- [Aim of the exercise]
Return every entry exactly. Leave nothing out.

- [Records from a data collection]
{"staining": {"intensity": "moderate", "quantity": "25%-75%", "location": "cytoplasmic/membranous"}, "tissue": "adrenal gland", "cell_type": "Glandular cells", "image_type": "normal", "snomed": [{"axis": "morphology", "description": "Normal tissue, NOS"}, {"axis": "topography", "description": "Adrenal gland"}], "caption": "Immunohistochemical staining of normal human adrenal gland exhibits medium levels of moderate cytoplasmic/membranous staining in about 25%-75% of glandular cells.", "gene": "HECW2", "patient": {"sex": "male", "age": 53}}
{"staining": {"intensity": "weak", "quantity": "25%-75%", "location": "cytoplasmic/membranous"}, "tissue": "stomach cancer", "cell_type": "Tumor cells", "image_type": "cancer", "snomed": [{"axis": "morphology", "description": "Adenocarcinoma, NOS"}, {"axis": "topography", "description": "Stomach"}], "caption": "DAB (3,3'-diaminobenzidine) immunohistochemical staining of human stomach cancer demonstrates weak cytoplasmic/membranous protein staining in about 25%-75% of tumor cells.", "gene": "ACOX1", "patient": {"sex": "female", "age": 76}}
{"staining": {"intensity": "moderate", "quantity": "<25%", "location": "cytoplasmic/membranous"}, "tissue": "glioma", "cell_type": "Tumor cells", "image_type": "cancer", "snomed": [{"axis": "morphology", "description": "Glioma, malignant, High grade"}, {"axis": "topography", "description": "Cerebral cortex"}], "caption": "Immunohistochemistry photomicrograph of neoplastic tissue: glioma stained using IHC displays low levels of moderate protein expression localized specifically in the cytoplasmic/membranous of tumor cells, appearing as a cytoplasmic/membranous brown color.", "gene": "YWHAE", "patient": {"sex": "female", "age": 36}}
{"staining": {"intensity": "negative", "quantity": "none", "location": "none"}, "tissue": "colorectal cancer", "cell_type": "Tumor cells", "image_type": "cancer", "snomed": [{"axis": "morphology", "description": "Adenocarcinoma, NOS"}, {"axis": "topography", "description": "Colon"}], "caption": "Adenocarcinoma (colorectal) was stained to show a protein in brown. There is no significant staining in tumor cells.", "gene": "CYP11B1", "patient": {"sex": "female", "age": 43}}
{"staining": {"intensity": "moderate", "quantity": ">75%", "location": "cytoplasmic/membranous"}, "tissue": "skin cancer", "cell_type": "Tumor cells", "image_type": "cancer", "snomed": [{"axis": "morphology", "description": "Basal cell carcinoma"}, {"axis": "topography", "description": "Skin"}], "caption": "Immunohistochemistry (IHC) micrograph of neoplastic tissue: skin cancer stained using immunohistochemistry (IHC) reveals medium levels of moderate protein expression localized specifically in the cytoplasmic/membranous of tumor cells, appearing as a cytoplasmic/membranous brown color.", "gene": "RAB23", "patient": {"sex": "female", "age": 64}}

- [Your response]
{"staining": {"intensity": "moderate", "quantity": "25%-75%", "location": "cytoplasmic/membranous"}, "tissue": "adrenal gland", "cell_type": "Glandular cells", "image_type": "normal", "snomed": [{"axis": "morphology", "description": "Normal tissue, NOS"}, {"axis": "topography", "description": "Adrenal gland"}], "caption": "Immunohistochemical staining of normal human adrenal gland exhibits medium levels of moderate cytoplasmic/membranous staining in about 25%-75% of glandular cells.", "gene": "HECW2", "patient": {"sex": "male", "age": 53}}
{"staining": {"intensity": "weak", "quantity": "25%-75%", "location": "cytoplasmic/membranous"}, "tissue": "stomach cancer", "cell_type": "Tumor cells", "image_type": "cancer", "snomed": [{"axis": "morphology", "description": "Adenocarcinoma, NOS"}, {"axis": "topography", "description": "Stomach"}], "caption": "DAB (3,3'-diaminobenzidine) immunohistochemical staining of human stomach cancer demonstrates weak cytoplasmic/membranous protein staining in about 25%-75% of tumor cells.", "gene": "ACOX1", "patient": {"sex": "female", "age": 76}}
{"staining": {"intensity": "moderate", "quantity": "<25%", "location": "cytoplasmic/membranous"}, "tissue": "glioma", "cell_type": "Tumor cells", "image_type": "cancer", "snomed": [{"axis": "morphology", "description": "Glioma, malignant, High grade"}, {"axis": "topography", "description": "Cerebral cortex"}], "caption": "Immunohistochemistry photomicrograph of neoplastic tissue: glioma stained using IHC displays low levels of moderate protein expression localized specifically in the cytoplasmic/membranous of tumor cells, appearing as a cytoplasmic/membranous brown color.", "gene": "YWHAE", "patient": {"sex": "female", "age": 36}}
{"staining": {"intensity": "negative", "quantity": "none", "location": "none"}, "tissue": "colorectal cancer", "cell_type": "Tumor cells", "image_type": "cancer", "snomed": [{"axis": "morphology", "description": "Adenocarcinoma, NOS"}, {"axis": "topography", "description": "Colon"}], "caption": "Adenocarcinoma (colorectal) was stained to show a protein in brown. There is no significant staining in tumor cells.", "gene": "CYP11B1", "patient": {"sex": "female", "age": 43}}
{"staining": {"intensity": "moderate", "quantity": ">75%", "location": "cytoplasmic/membranous"}, "tissue": "skin cancer", "cell_type": "Tumor cells", "image_type": "cancer", "snomed": [{"axis": "morphology", "description": "Basal cell carcinoma"}, {"axis": "topography", "description": "Skin"}], "caption": "Immunohistochemistry (IHC) micrograph of neoplastic tissue: skin cancer stained using immunohistochemistry (IHC) reveals medium levels of moderate protein expression localized specifically in the cytoplasmic/membranous of tumor cells, appearing as a cytoplasmic/membranous brown color.", "gene": "RAB23", "patient": {"sex": "female", "age": 64}}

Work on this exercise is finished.